» What you need to do
In the copy of these records, include no pictures and change nothing else.

___ Data for processing

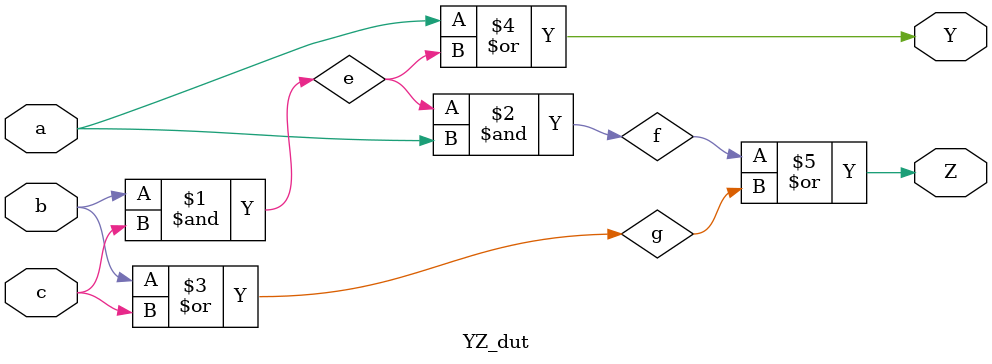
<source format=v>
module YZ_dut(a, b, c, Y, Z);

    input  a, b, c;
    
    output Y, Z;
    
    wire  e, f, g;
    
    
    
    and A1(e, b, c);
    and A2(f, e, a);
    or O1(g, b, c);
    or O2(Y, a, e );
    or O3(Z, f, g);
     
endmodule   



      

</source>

______

» Response area
<source format=v>
module YZ_dut(a, b, c, Y, Z);

    input  a, b, c;
    
    output Y, Z;
    
    wire  e, f, g;
    
    
    
    and A1(e, b, c);
    and A2(f, e, a);
    or O1(g, b, c);
    or O2(Y, a, e );
    or O3(Z, f, g);
     
endmodule   



      

</source>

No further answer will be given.